Belzotevan significantly reduced the risk of developing clear cell renal cell carcinoma (ccRCC), the most common type of kidney cancer, in patients previously treated with immune checkpoint inhibitors and antiangiogenic therapies, compared with everolimus.
The phase III clinical trial, led by Tony K. Choueiri, of the Dana-Farber Cancer Institute, said that the risk of developing the disease was reduced by 25 to 26%. The findings were presented at the European Society for Medical Oncology (ESMO) Annual Congress on October 21, 2023, in Madrid, Spain.
“This is a real advance for patients and could lead to the approval of this drug for this group of patients,” said Tony Choueiri, who gave the presentation at ESMO in Madrid.
Action of the drug
Belzotevan, an HIF-2α inhibitor, is currently approved for patients with von Hippel-Landau (VHL)-associated renal cell carcinoma, a form of kidney cancer. The drug was originally approved for kidney cancer patients with VHL disease because patients inherit a mutation that inactivates the VHL gene, leading to an excess abundance of HIF-2α in the cells.

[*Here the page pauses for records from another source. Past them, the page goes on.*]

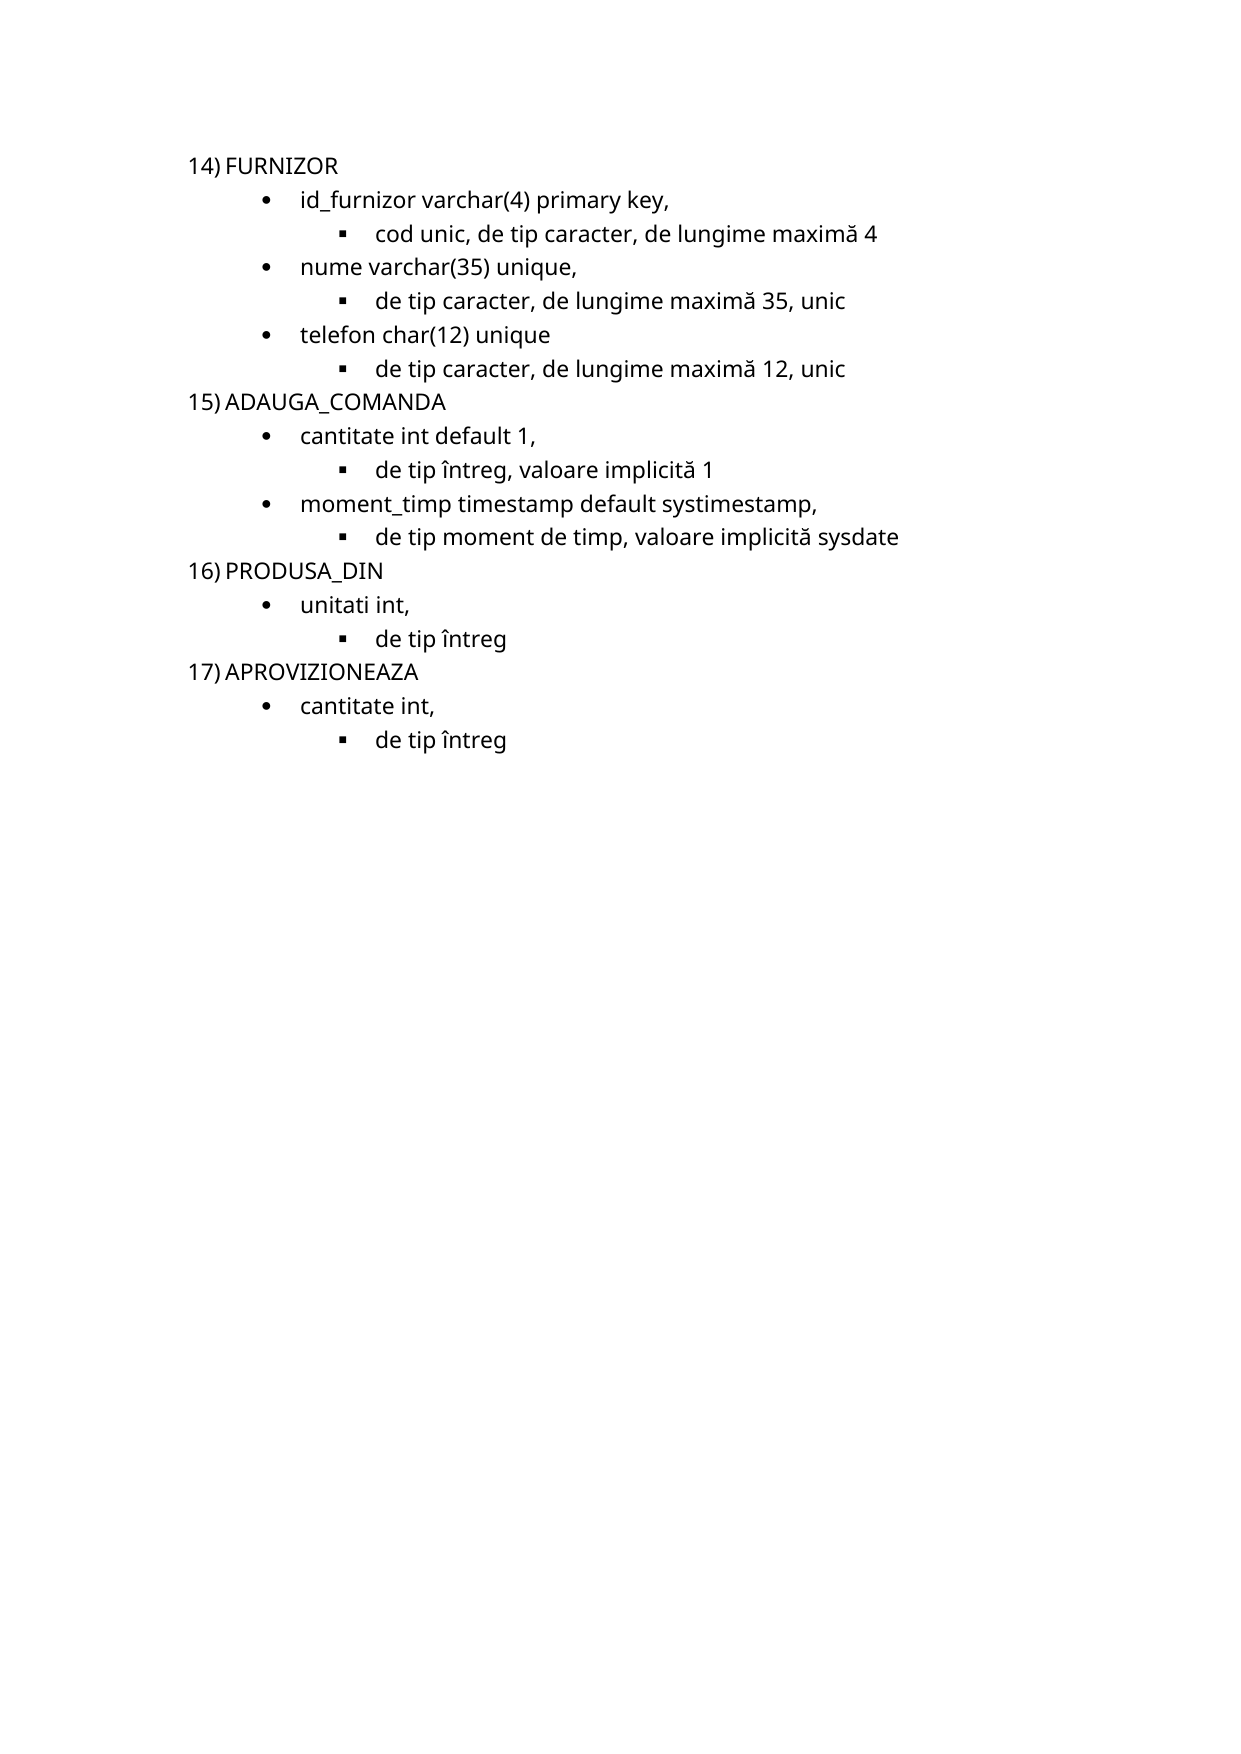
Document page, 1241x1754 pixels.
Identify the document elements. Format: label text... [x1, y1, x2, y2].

list cantitate int default 1, [262, 420, 1090, 451]
list nume varchar(35) unique, [262, 251, 1090, 282]
list telefon char(12) unique [262, 319, 1090, 350]
list de tip întreg [337, 622, 1090, 654]
list id_furnizor varchar(4) primary key, [262, 184, 1090, 215]
list de tip moment de timp, valoare implicită sysdate [337, 521, 1090, 552]
list moment_timp timestamp default systimestamp, [262, 487, 1090, 519]
list unitati int, [262, 589, 1090, 620]
list de tip caracter, de lungime maximă 12, unic [337, 352, 1090, 384]
list cod unic, de tip caracter, de lungime maximă 4 [337, 217, 1090, 249]
list cantitate int, [262, 690, 1090, 721]
list FURNIZOR [187, 150, 1090, 181]
list ADAUGA_COMANDA [187, 386, 1090, 417]
list APROVIZIONEAZA [187, 656, 1090, 687]
list de tip întreg [337, 724, 1090, 755]
list de tip caracter, de lungime maximă 35, unic [337, 285, 1090, 316]
list de tip întreg, valoare implicită 1 [337, 454, 1090, 485]
list PRODUSA_DIN [187, 555, 1090, 586]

The abundance of HIF-2α in cells is associated with increased carcinogenic activity such as cell proliferation, immune evasion, decreased oxygen levels (called hypoxia) and formation of blood vessels (called angiogenesis). William J. got Kaelin Jr., of Dana-Farber Cancer Institute, received the 2019 Nobel Prize in Physiology or Medicine for his discovery of the role of HIF-2α in cancer and other diseases.
Tony K said: Choueiri: “The knowledge we have about hypoxia and angiogenesis in kidney cancer resulted from this basic preclinical research at Dana-Farber.” “Advancing this knowledge for the benefit of patients is very rewarding.”

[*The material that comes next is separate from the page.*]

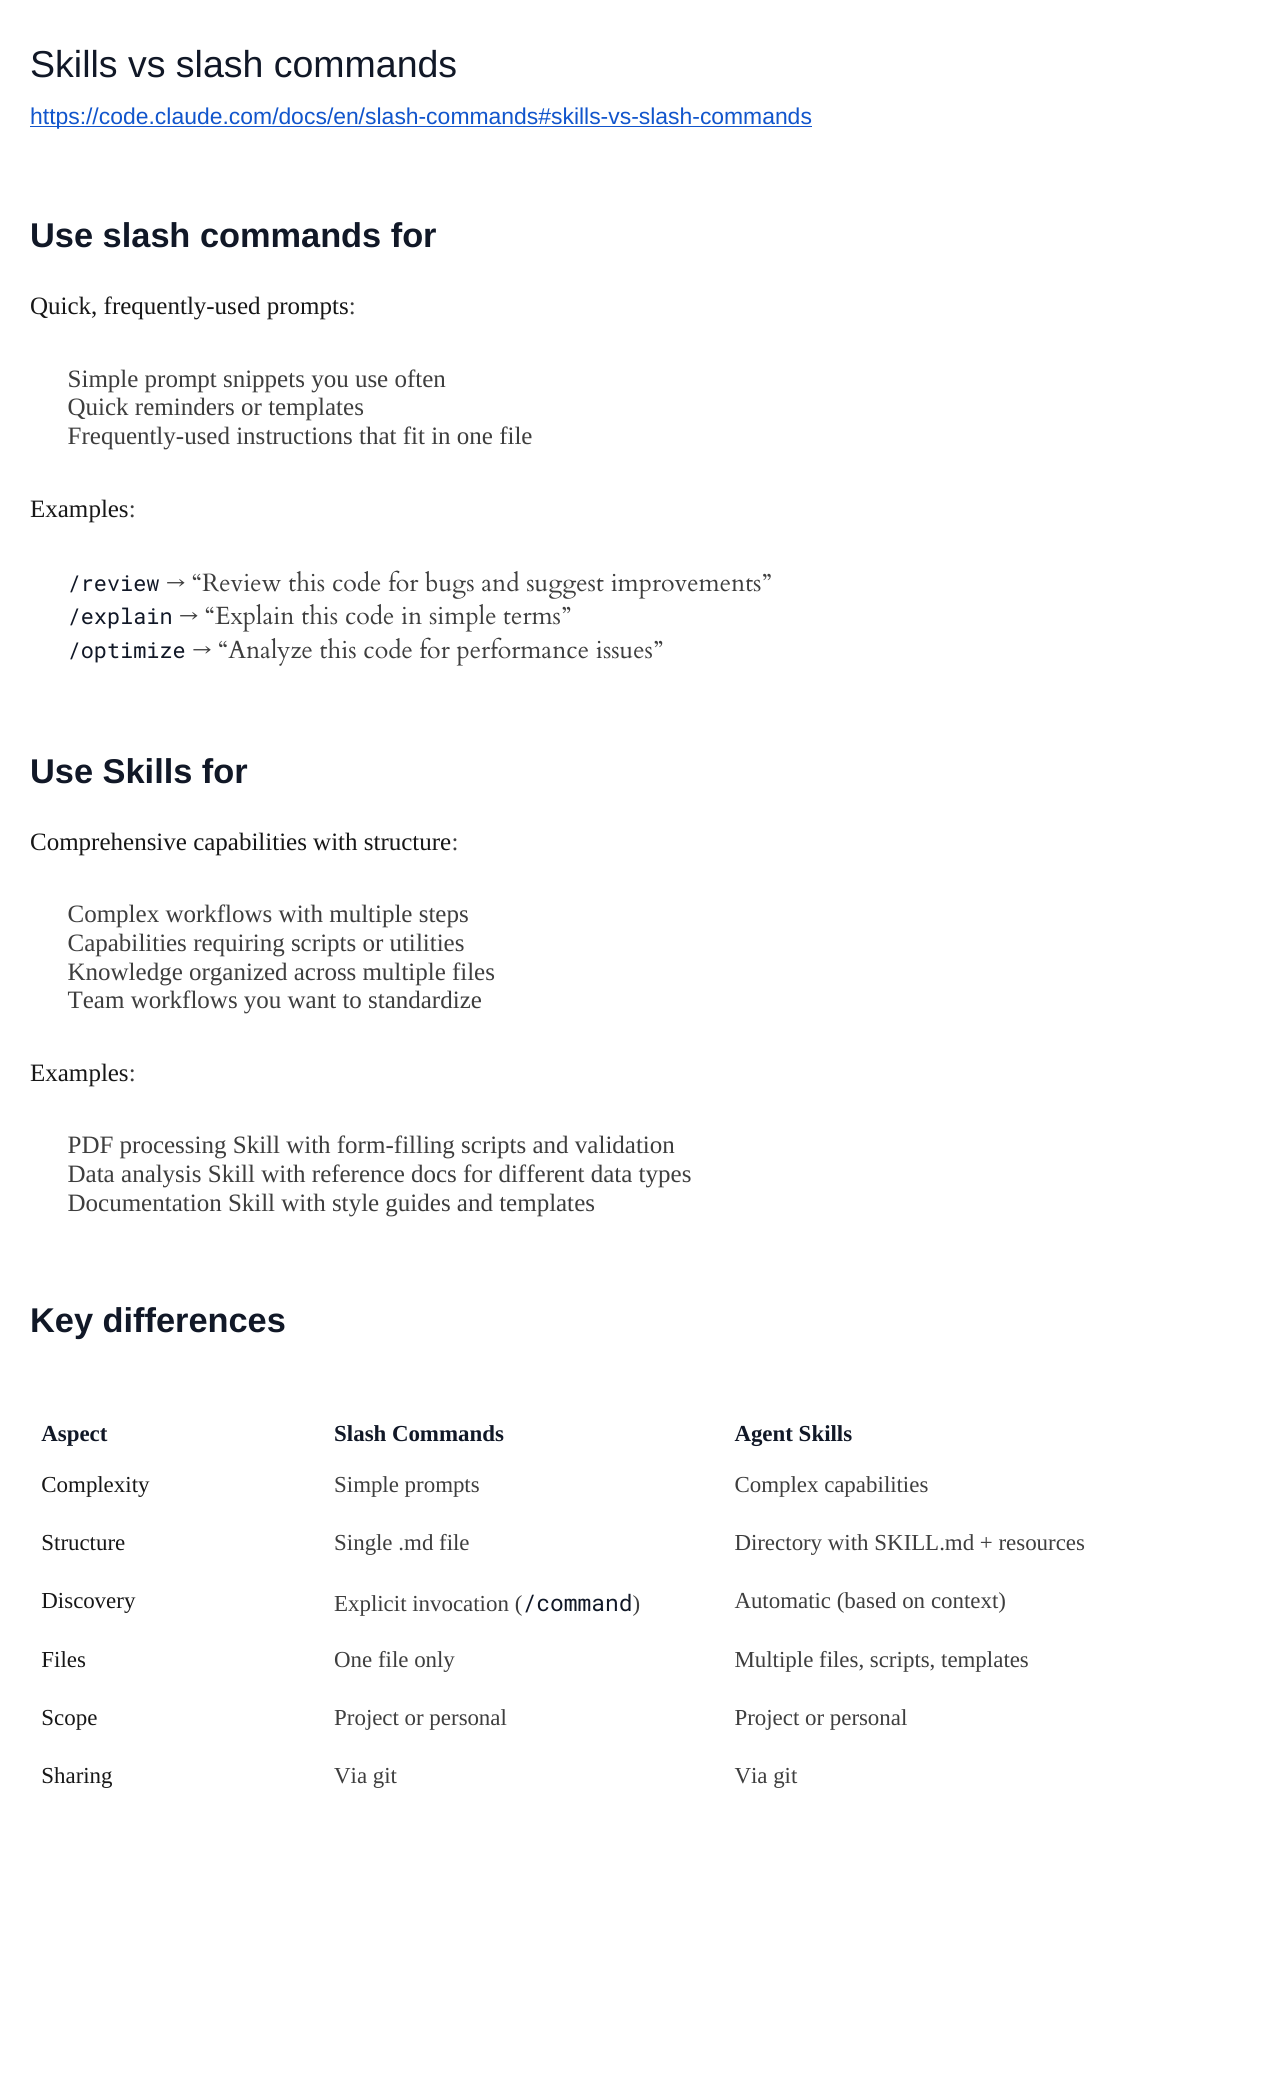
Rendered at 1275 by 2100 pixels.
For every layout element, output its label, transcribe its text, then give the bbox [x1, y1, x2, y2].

Although the mutation that causes VHL disease is inherited, spontaneous mutations that inactivate VHL activity also occur in more than 90% of ccRCC tumors, suggesting that an HIF-2α inhibitor may also benefit patients with ccRCC.
The trial, called LITESPARK-005, enrolled 746 patients with metastatic ccRCC who progressed after treatment with an immune checkpoint inhibitor (ICI), such as a PD-1 or PD-L1 inhibitor, and antiangiogenic therapy. ICIs and antiangiogenic drugs have become part of the standard first- and second-line treatment for metastatic ccRCC, although the majority of patients eventually experience disease progression and require additional treatment options.

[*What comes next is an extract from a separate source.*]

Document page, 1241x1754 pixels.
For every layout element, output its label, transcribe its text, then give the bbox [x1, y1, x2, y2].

Results in the second interim analysis, after a median of 25.7 months, showed that patients who took belizotevan were 26% less likely to progress compared to those who took everolimus.
The overall response rate was also higher with belizotevan, 22% versus 3.5%, and 13 patients had a complete response with belizotevan compared with none with everolimus. Patients taking belzotevan were also less likely to stop treatment due to side effects.
There was an improvement in overall survival with belzutivan, although it was not statistically significant, but “it is important to highlight that quality of life was in favor of belzutivan,” said Tony K. Choueiri.
For the researchers, this investigation into plazotiphan monotherapy is part of a broader strategy to learn more about the efficacy and safety of HIF-2α inhibition in RCC. The strategy includes multiple LITESPARK trials examining belozotevan alone and in combination with other therapies in disease-naïve and pretreatment settings.
Tony K. also presented Choueiri updated phase 2 results of LITESPARK-003 at the ESMO conference showing that belzotevan plus cabozantinib have robust antitumor activity and a safety profile consistent with previous observations published in the journal “Lancet Oncology“.